In January 2006, New York State aborted the sale of the property. Outgoing parks commissioner Bernadette Castro persuaded other state officials to transfer most of the hospital property to her agency. The plan called for 368 acre to be added to Nissequogue River State Park. This also occurred in 2006 and approximately 90 percent of the campus is now part of the park. Part of the plan also included the demolition of 15 particularly dilapidated buildings, as well as unused access roads.

Demolition work on the 15 condemned buildings, scheduled to begin in May 2012, was pushed back to July. In late 2012, the state government ordered the removal of the buildings. On August 13, 2012, demolition of Building 123 (Group 2) began. The next day, demolition of Cafe 56 began; it has since has been demolished, but by September only a few of the other buildings had been removed. The towering smokestack on the site was imploded on March 27, 2013. Building 23 was the last to be demolished in May 2013.

From mid-2016 to early 2017, a second round of demolitions occurred at the site. The majority of these included smaller structures on the park side. Cottages 131, 133 & 134 were demolished in August 2016, and Building 135 & 142 were demolished in mid-September along with their respective steam tunnels. Cottages 130 and 132 are to remain at this time to be reused. Work continued into early 2017 with Buildings 44 and 89 removed in February of that year. Lastly, the water tank on Building 7 is set to be removed sometime in February 2017, in order to improve the look of the area for local residents who see it as an eyesore, however the prevalence of exterior graffiti on the rest of Building 7 and the majority of existing buildings still continue to remain an eyesore to the surrounding community and a nuisance attraction for trespassers and other illegal activities.

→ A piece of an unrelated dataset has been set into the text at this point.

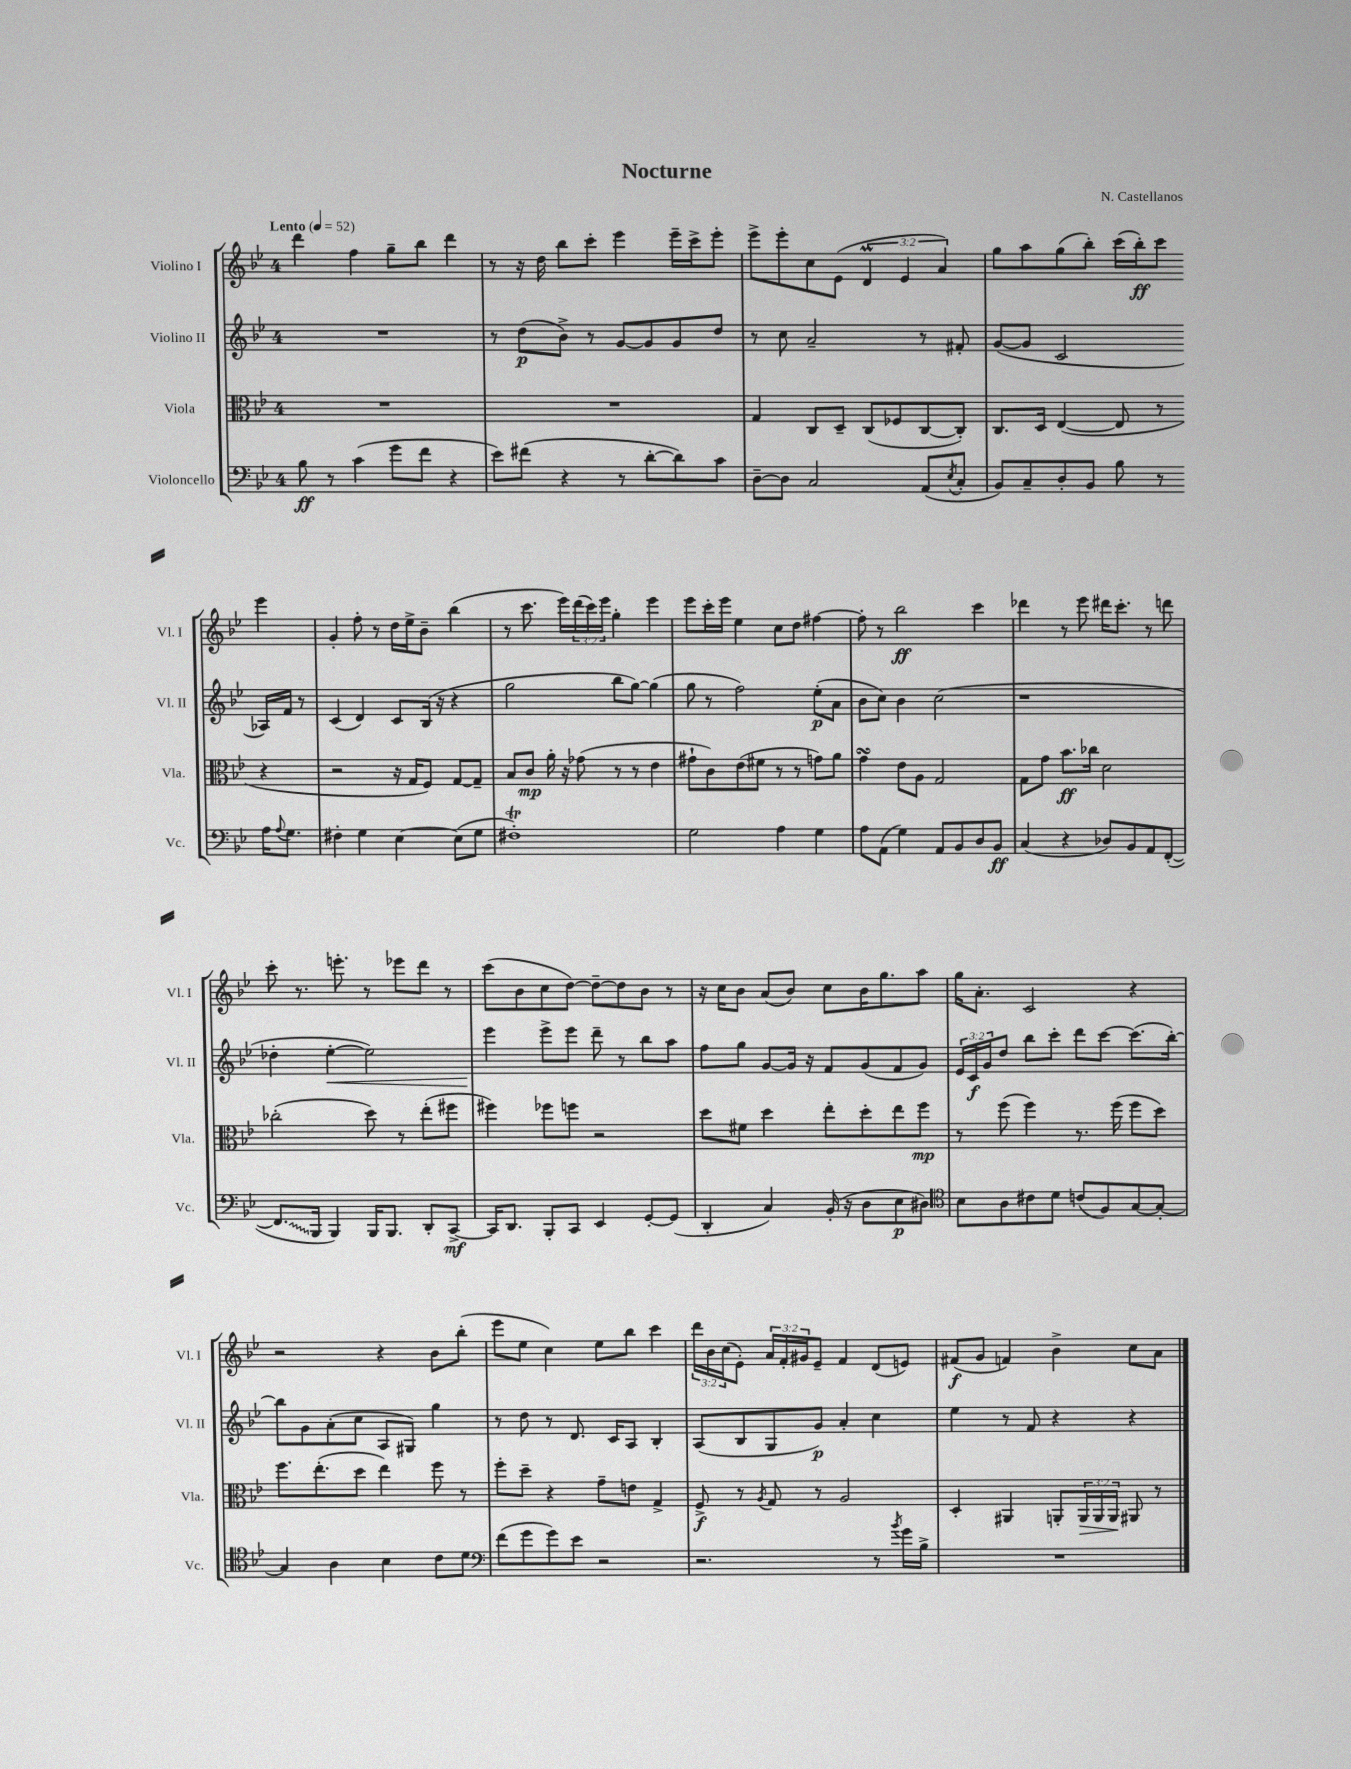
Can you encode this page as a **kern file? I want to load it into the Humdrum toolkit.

The former rail spur, abandoned in the late 1980s, was converted into part of a hike-bike trail in 2003. Pilgrim Psychiatric Center, which took the remaining patients from Kings Park, runs two group homes on the grounds.

==Notable people==
===Patients===
- John R. Buckmaster (1915–1983)
- Jim Clinton (1850–1921)
- Percy Crosby (1891–1964)
- West Funk (1841–1897)

===Staff===
- David J. Impastato (1903–1986)
- Olga Von Tauber (1907–2002)

== In popular culture ==
The 1995 movie Eyes Beyond Seeing, by director Daniel Robert Cohn, was filmed in KPPC's Building 136/137 (old medical/surgical unit) shortly after the building was closed down. The film also contained exterior shots of the famous Building 93 (The 13-story-tall geriatric/ambulatory building), in an attempt to convince viewers that the interior shots were done inside 93. The film starred Keith Hamilton Cobb as a mental patient claiming to be Jesus Christ, and also featured a cameo by Henny Youngman, in his final movie appearance before his death, as a mental patient claiming to be Henny Youngman.

In 2009, Blood Night: The Legend of Mary Hatchet, written and directed by Frank Sabatella, was released. The film tells one version of the urban legend in the form of a ghost story about a patient committed to KPPC.

Building 93 of the psychiatric center was a primary location in the 2010 feature film Peripheral Vision, a thriller from filmmaker Michael D. D'Andrea.

Kings Park: Stories from an American Mental Institution, a documentary by former patient Lucy Winer about the history and legacy of the facility, was released on DVD and theatrically in 2013.